Not deleting utterances that have words with digits in them. #86

Closed oadams closed 4 years ago

oadams commented 4 years ago

clean_utterance() in clean_json.py removes any utterance that contains a token with a digit in it. This behaviour will break training for languages where digits are used as part of the orthography. For instance, the romanization of Chatino uses digits to indicate tone. As a result all utterances from the corpus are removed.

Why was the behaviour there in the first place? Perhaps the idea is that some transcriptions will contain digits for which the pronunciation in the language will be unknown? If that's the case I think the check should be done somewhere else such as where the G2P rules or the pronunciation lexicon are used, since it's possible that there would be pronunciations supplied for digits.

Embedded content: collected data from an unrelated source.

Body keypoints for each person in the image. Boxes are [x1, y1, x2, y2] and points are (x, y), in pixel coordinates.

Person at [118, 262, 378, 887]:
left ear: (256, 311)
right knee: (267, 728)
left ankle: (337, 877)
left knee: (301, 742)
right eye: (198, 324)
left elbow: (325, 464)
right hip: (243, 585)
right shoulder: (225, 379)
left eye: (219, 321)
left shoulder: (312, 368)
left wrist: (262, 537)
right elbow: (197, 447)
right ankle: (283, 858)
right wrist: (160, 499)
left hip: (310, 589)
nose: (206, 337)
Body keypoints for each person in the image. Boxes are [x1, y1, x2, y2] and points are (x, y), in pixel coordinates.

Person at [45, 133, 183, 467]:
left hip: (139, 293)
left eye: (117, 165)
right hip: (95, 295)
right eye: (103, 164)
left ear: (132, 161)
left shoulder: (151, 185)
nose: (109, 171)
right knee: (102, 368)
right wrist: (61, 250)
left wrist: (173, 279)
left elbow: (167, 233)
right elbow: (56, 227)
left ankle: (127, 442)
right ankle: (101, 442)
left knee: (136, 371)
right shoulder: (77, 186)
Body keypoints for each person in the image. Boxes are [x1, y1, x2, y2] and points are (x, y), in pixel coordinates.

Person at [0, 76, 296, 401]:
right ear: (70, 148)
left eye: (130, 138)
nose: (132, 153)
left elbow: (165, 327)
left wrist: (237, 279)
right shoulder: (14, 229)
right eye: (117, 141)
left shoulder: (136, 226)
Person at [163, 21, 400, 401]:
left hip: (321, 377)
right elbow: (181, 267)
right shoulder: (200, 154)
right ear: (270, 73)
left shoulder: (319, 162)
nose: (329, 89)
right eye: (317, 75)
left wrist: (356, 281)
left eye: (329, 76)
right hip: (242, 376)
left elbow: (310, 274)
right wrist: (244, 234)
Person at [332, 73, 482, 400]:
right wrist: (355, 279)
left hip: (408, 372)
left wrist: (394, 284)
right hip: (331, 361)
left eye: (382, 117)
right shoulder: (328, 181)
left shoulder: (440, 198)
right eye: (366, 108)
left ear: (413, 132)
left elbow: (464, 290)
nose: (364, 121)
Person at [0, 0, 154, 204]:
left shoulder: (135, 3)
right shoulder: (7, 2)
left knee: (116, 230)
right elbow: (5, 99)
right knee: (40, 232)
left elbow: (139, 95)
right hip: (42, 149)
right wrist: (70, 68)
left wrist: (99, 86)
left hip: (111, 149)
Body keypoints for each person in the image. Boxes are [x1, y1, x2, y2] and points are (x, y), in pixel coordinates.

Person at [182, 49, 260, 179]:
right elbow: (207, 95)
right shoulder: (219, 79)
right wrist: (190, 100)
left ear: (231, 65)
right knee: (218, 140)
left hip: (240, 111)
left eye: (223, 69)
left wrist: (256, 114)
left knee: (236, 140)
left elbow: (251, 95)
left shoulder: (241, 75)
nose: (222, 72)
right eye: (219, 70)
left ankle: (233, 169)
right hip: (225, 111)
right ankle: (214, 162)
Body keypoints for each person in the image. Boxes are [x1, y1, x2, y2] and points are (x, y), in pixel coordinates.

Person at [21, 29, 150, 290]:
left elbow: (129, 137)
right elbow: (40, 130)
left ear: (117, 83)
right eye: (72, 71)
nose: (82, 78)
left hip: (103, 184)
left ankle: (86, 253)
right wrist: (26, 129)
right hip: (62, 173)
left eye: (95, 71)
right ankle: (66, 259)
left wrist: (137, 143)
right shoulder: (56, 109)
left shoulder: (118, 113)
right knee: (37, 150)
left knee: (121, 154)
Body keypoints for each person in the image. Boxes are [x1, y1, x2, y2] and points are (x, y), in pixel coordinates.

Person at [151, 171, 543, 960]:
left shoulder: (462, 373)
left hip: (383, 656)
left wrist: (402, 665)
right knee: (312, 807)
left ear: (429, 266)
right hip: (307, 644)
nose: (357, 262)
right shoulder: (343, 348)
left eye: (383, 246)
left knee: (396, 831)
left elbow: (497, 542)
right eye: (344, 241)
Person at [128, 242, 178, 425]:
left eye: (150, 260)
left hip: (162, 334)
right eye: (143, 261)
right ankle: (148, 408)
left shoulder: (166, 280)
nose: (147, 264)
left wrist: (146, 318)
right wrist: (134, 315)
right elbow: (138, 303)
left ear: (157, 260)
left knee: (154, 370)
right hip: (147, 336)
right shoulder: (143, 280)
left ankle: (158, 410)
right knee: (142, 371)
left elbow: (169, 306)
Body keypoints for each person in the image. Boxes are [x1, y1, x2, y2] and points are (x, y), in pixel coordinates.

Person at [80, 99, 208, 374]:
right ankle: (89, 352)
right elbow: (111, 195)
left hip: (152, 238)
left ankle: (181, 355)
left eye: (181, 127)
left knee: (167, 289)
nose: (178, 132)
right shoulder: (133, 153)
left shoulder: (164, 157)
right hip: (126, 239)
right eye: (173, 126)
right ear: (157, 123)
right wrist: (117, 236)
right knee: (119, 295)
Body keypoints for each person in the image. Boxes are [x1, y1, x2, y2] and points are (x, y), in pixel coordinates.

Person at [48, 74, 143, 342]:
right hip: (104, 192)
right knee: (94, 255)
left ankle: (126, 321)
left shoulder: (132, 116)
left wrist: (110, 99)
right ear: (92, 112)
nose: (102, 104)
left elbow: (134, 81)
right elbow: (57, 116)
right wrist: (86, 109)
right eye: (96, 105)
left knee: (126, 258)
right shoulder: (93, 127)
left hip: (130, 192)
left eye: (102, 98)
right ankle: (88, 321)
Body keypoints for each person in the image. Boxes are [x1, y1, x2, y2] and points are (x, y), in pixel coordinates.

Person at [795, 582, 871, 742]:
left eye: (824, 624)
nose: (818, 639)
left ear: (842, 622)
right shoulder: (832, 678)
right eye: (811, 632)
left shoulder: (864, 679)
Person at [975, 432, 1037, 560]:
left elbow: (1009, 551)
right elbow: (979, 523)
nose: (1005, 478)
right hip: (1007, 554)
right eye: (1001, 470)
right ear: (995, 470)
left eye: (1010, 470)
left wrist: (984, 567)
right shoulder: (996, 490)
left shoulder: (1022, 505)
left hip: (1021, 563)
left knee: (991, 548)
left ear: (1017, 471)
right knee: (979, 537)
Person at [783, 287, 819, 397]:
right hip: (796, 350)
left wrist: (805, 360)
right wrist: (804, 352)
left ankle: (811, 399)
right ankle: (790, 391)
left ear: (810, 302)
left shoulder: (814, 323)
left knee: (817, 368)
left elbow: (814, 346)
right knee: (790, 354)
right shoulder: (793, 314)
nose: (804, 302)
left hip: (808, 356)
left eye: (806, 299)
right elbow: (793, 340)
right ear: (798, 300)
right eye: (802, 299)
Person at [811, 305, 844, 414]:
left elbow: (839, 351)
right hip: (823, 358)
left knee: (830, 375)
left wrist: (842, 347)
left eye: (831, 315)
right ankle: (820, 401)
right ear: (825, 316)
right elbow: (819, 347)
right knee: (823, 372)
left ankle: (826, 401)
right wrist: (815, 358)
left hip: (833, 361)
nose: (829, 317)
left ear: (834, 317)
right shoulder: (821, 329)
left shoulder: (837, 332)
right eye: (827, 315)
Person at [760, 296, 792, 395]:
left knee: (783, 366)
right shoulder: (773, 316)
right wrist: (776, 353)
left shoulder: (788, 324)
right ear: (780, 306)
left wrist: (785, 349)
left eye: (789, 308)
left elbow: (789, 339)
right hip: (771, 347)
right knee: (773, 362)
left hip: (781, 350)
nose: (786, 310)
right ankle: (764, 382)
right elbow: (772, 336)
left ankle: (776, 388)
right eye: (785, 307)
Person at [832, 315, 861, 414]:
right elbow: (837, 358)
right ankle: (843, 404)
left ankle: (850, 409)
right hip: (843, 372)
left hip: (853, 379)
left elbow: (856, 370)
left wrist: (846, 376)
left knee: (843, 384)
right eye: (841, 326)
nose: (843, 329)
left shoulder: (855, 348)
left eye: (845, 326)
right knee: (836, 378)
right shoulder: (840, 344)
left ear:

This PR is a work in progress I suppose, because if there was a reason that check for digits was done in the first place then this merge would break something else.

benfoley commented 4 years ago

This dates back to some of the earliest data-cleaning scripts we had, and very much language-specific. Removing it won't break anything. Preferable to have better support for languages with digit-significance. As you suggest, the check could come later in the pron lexicon stage. I'll make a note to include that in future work.